Anne’s look melted in gratitude.

‘It’s difficult-’ she said under her breath.

The girl said quickly, ‘Don’t tell me anything you don’t want to.’

‘I-I had to come away again-in the middle of the night. It-it wasn’t my fault.’

‘What did you do?’

‘A girl took me in till the early morning. Then I came up to town.’

The round eyes gave her a searching look.

‘Had you anywhere to go?’

Anne shook her head.

The girl said, ‘Now you must eat something. Those are quite plain buns.’ And, when Anne had helped herself, ‘What did you do?’

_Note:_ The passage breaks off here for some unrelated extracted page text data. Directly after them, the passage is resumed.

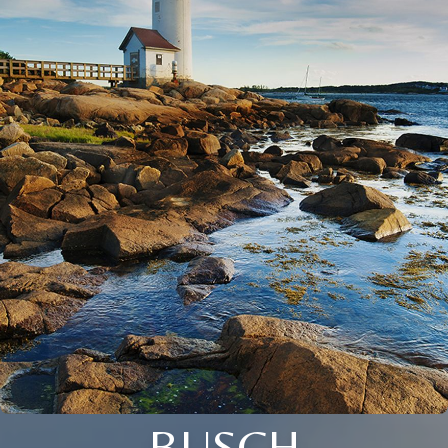
BUSCH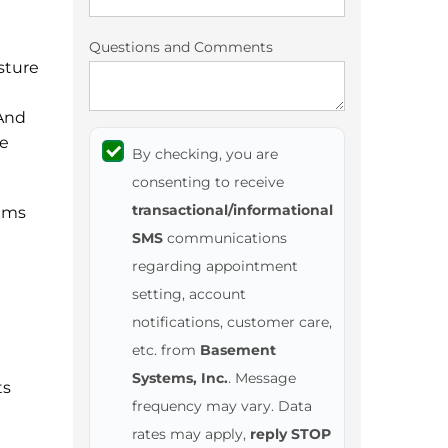
Questions and Comments
sture
 And
he
By checking, you are
consenting to receive
transactional/informational
ems
SMS
communications
regarding appointment
setting, account
notifications, customer care,
etc. from
Basement
Systems, Inc.
. Message
ts
frequency may vary. Data
rates may apply,
reply STOP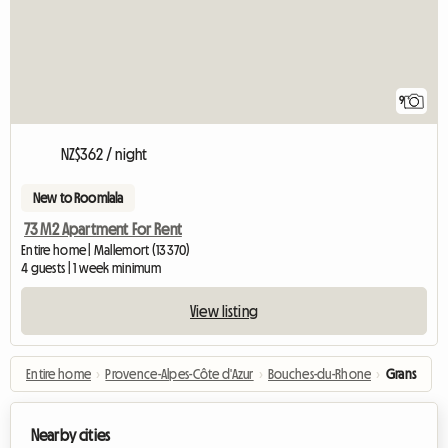
9
NZ$362 / night
New to Roomlala
73 M2 Apartment For Rent
Entire home | Mallemort (13370)
4 guests | 1 week minimum
View listing
Entire home
›
Provence-Alpes-Côte d'Azur
›
Bouches-du-Rhone
›
Grans
Nearby cities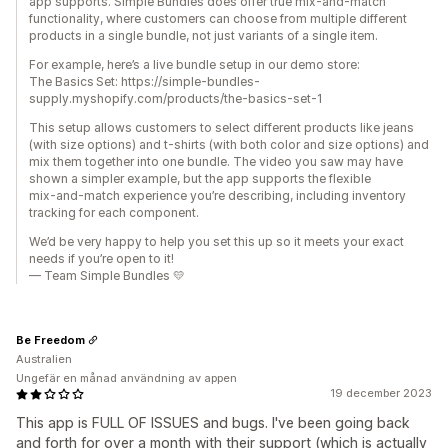
app supports. Simple Bundles does offer true mix‑and‑match
functionality, where customers can choose from multiple different
products in a single bundle, not just variants of a single item.
For example, here’s a live bundle setup in our demo store:
The Basics Set: https://simple-bundles-
supply.myshopify.com/products/the-basics-set-1
This setup allows customers to select different products like jeans
(with size options) and t-shirts (with both color and size options) and
mix them together into one bundle. The video you saw may have
shown a simpler example, but the app supports the flexible
mix‑and‑match experience you’re describing, including inventory
tracking for each component.
We’d be very happy to help you set this up so it meets your exact
needs if you’re open to it!
— Team Simple Bundles 💛
Be Freedom
Australien
Ungefär en månad användning av appen
19 december 2023
This app is FULL OF ISSUES and bugs. I've been going back
and forth for over a month with their support (which is actually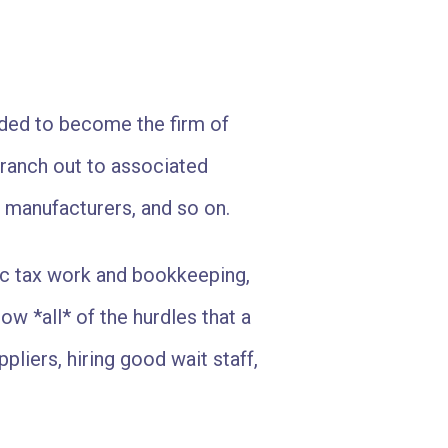
ided to become the firm of
branch out to associated
 manufacturers, and so on.
ic tax work and bookkeeping,
ow *all* of the hurdles that a
pliers, hiring good wait staff,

‘I found a room. It took nearly all day’

The girl frowned.

‘You don’t sound enthusiastic’

Anne gave her the sort of smile which breaks into tears before you know where you are. She felt it going that way and bit her lip quickly.

‘It isn’t the sort of room that anyone could feel enthusiastic about. It was-dirty. So was the landlady.’

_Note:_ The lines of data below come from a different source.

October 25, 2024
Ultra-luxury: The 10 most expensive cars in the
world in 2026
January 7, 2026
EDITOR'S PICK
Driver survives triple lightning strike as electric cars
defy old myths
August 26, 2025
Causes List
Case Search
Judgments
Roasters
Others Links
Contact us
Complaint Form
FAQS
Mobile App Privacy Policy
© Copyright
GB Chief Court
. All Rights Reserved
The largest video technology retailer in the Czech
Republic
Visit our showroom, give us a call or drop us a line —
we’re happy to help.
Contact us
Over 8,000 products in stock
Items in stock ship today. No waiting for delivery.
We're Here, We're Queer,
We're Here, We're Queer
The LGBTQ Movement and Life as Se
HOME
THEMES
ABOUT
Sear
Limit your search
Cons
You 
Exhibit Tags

The girl frowned more deeply.

‘Don’t you know anyone?’

Anne said, ‘Miss Silver.’

The girl clapped her hands together.

‘Is that the same Miss Silver I know about? She’s better than dozens of references!’

Anne said, ‘15 Montague Mansions,’ and the girl clapped her hands again and burst out laughing.

‘That’s the one-the one and only! I’ve only met her once, but she did wonderful things for a cousin of mine, Evelyn Baring, so you see we’re introduced, all quite properly. My name is Janet Wells. And yours is Anne-Anne what?’

The colour rose in Anne’s face.

‘I’ve been calling myself Anne Fancourt. I think the Anne part of it is right. The other isn’t, but one must have a surname.’

Janet frowned.

‘Look here, you can’t stay in that horrid dirty room you’re in. I’ll come with you and get your things, and if you’d like to-well, there’s a room in the house we’re in. One of the girls went away last week, and the room wasn’t let when I came out this morning. So if you’d like-’

Anne put out a hand and half drew it back again. She didn’t know how her eyes lighted up.

‘You don’t know anything about me,’ she said in a shaking voice. ‘Miss Silver doesn’t either-not really-only since she met me.’

Janet Wells took the hand, held it firmly for a moment, patted it, and let it go again.

‘You’d do as much for me, I expect,’ she said in a plain matter-of-fact sort of voice.

CHAPTER 31

It is much easier to be firm for somebody else than for oneself. Mrs Pink was all set to be disagreeable, and Anne hadn’t come out of feeling dazed. It was easier to give way, to pay what she asked, and have done with it. But Janet Wells wasn’t having any. She said just what she thought and she stuck to it, and in the end they got away.

When they were in a taxi with Anne’s suitcase, Janet turned to her.

‘That’s a nasty woman. You ought never to have gone there.’

‘I know. I’d been up half the night, and everywhere I went they seemed to be full. I-I must seem dreadfully stupid. I- I’m not always like this-I’m not really.’